# Emersed Plant id please



## aquatic-store.com (Jun 23, 2004)

Ok I found this plant in the local lake along with another one really close to the shore. 
This is in its emersed form. It was growing along the top of the water
Does anyone know what it is?
This plants submeted leaves were green look @ the bottom but it appears to be changing to a redder color
I know terrible photo
I have an idea from the new growth but not sure.
My guess would be l. repens


----------



## Phil Edwards (Jan 22, 2004)

That looks like a Ludwigia that's been grown emersed or in lower light.

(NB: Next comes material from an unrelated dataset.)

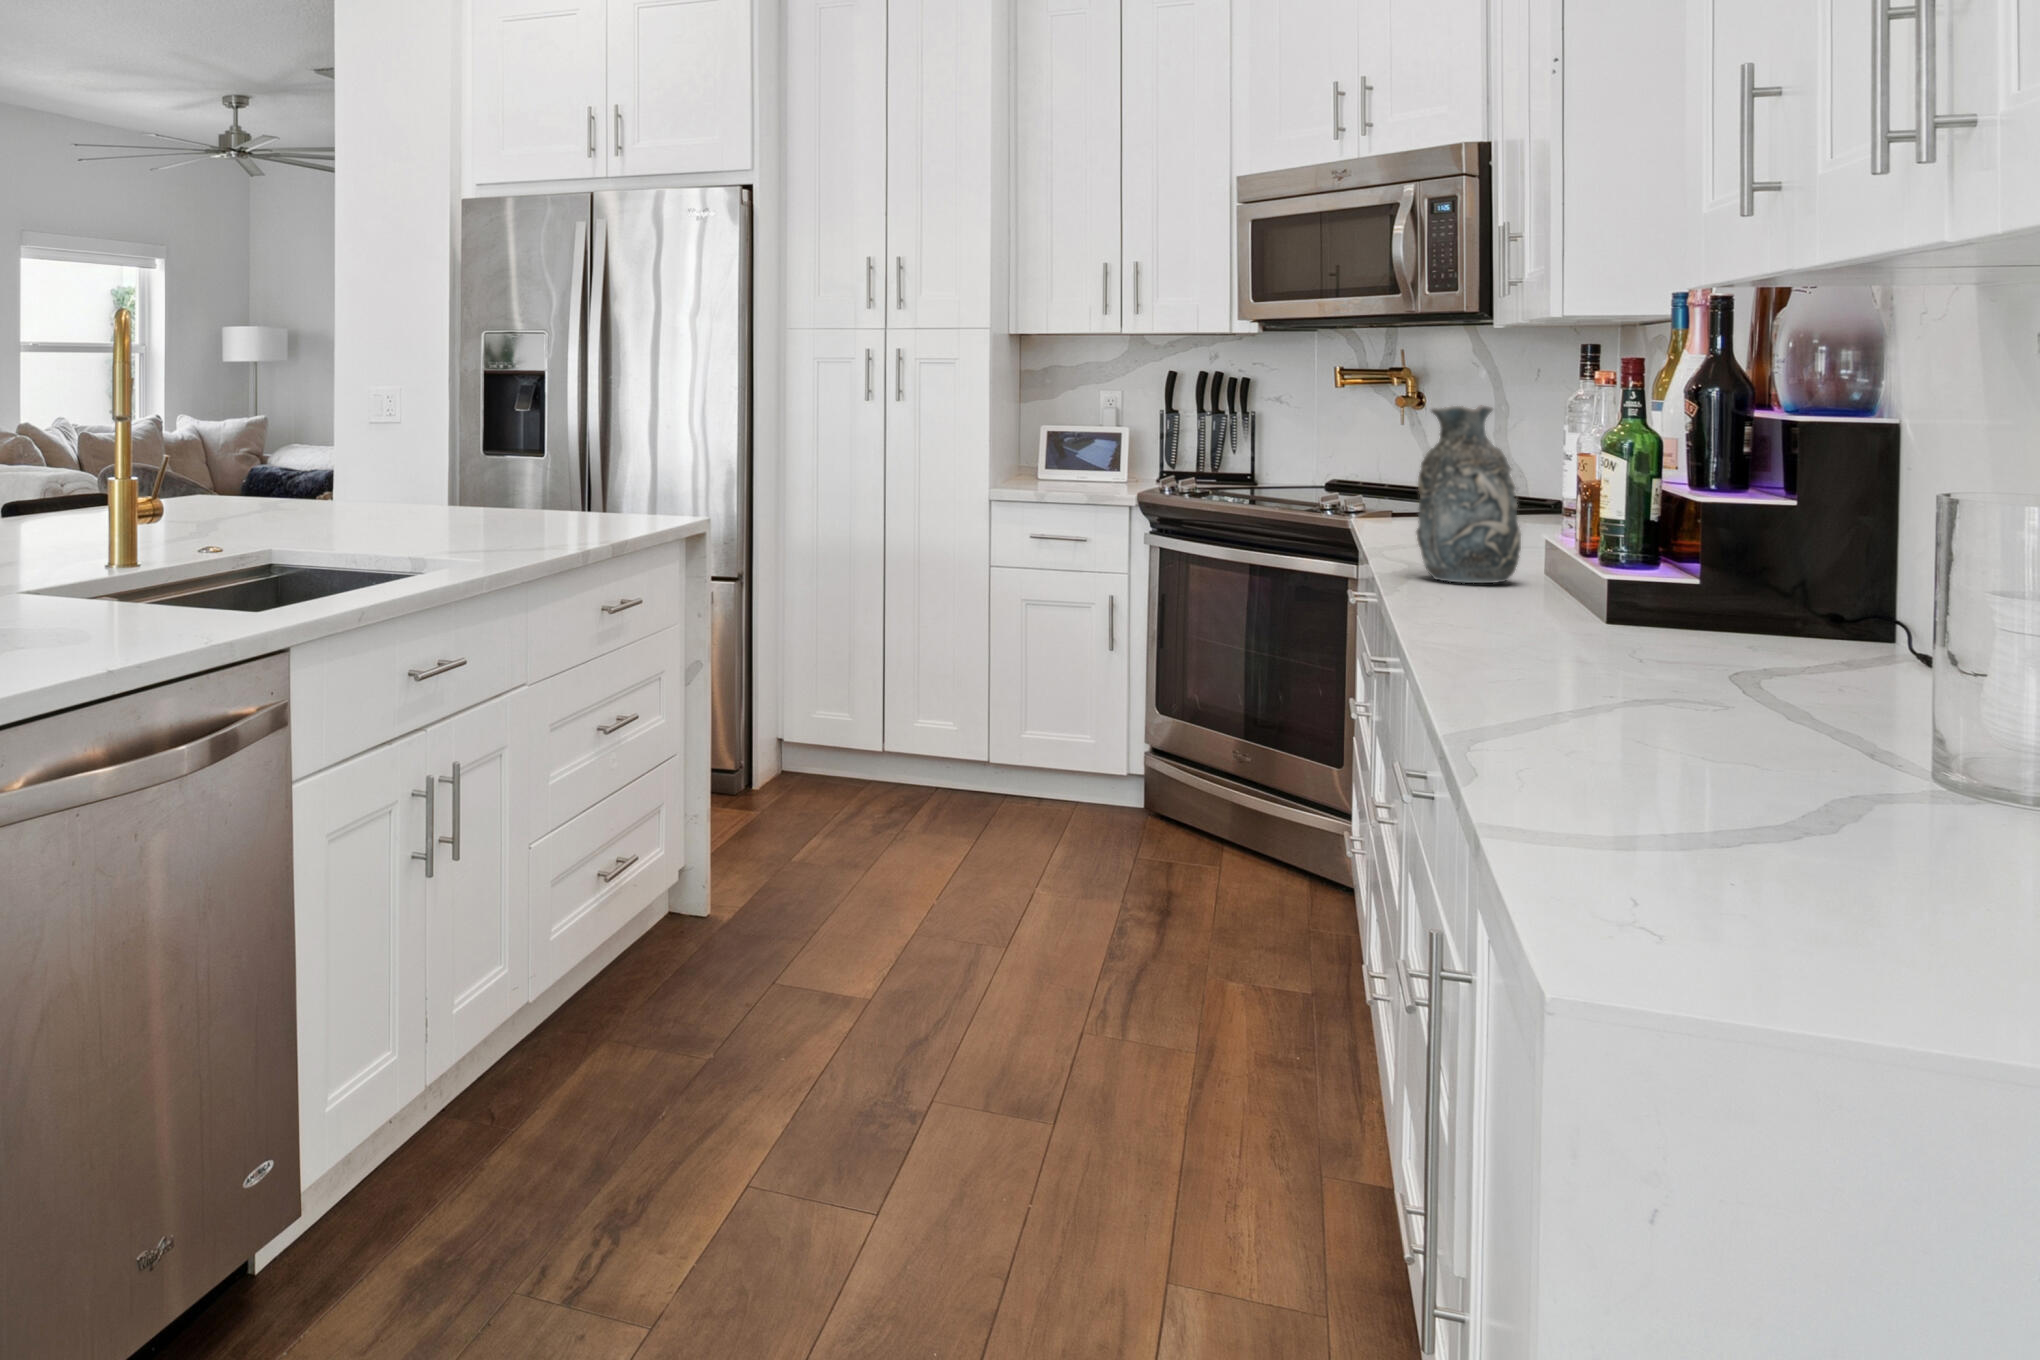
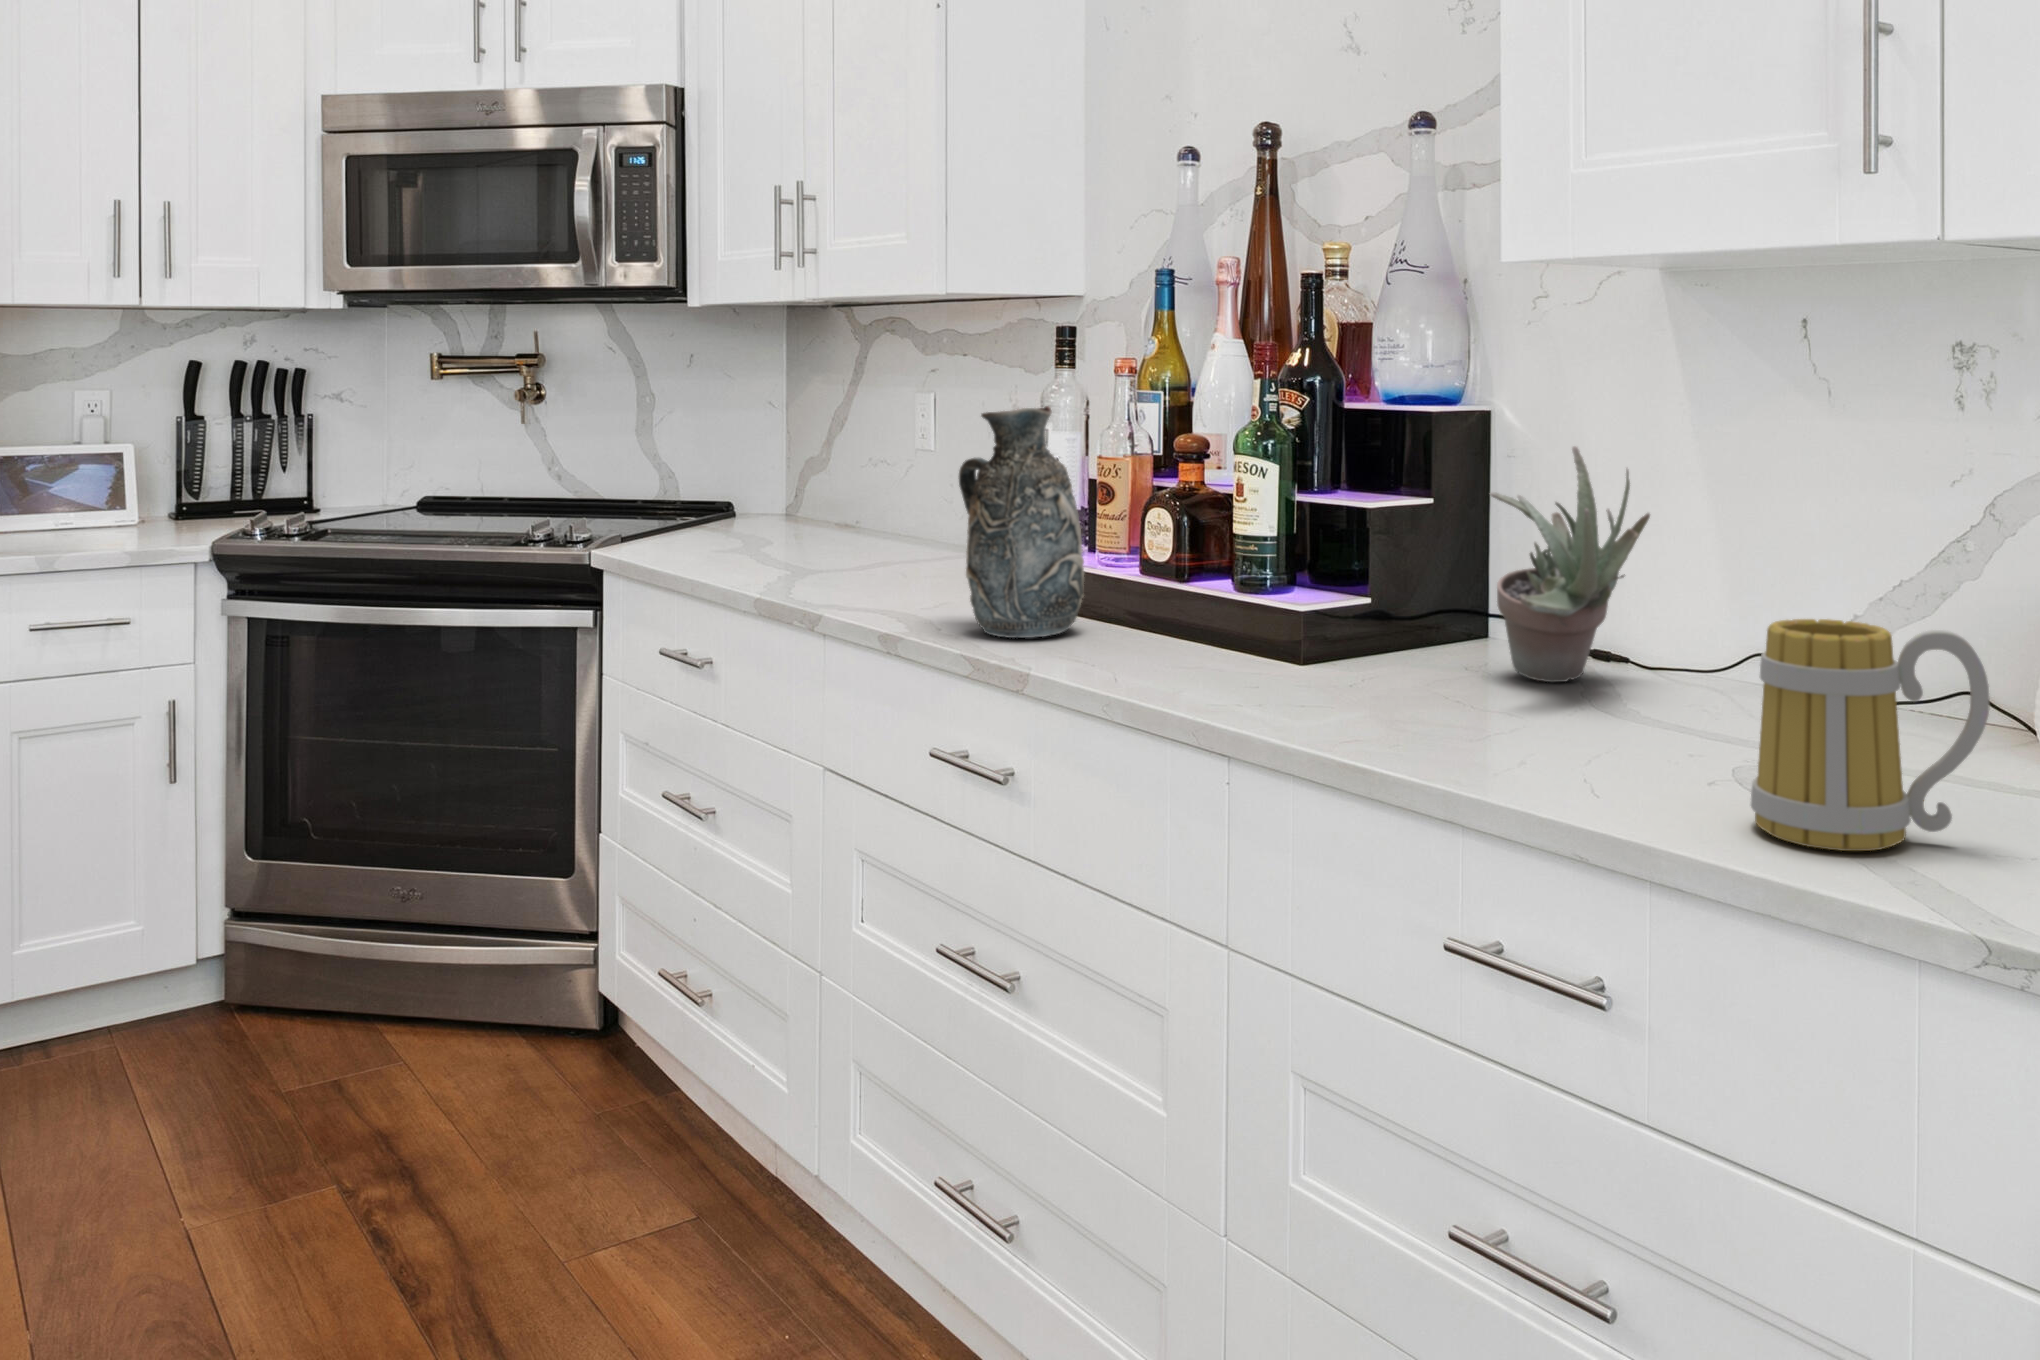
succulent plant: none [1635,445,1863,653] -> present [1490,446,1650,682]
mug: none [1480,550,1622,709] -> present [1751,619,1989,851]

I've got some that look a lot like yours.


----------



## aquatic-store.com (Jun 23, 2004)

My guess on this one is repens is that what you think?

Thanks Marcus
Http://www.home-waterfalls.com


----------



## Phil Edwards (Jan 22, 2004)

That would be my guess too, but after seeing so many species here near my house it's hard for me to say anymore. :/ Going on the assumption that there are very few species common in the hobby, I would have to go with L. repens as well.


----------



## Rickylp (May 19, 2005)

Ludwigia repens

have some emersed and looks exactly the same.


----------



## Simpte 27 (Jul 16, 2004)

It seems you got your answer Marcus!


----------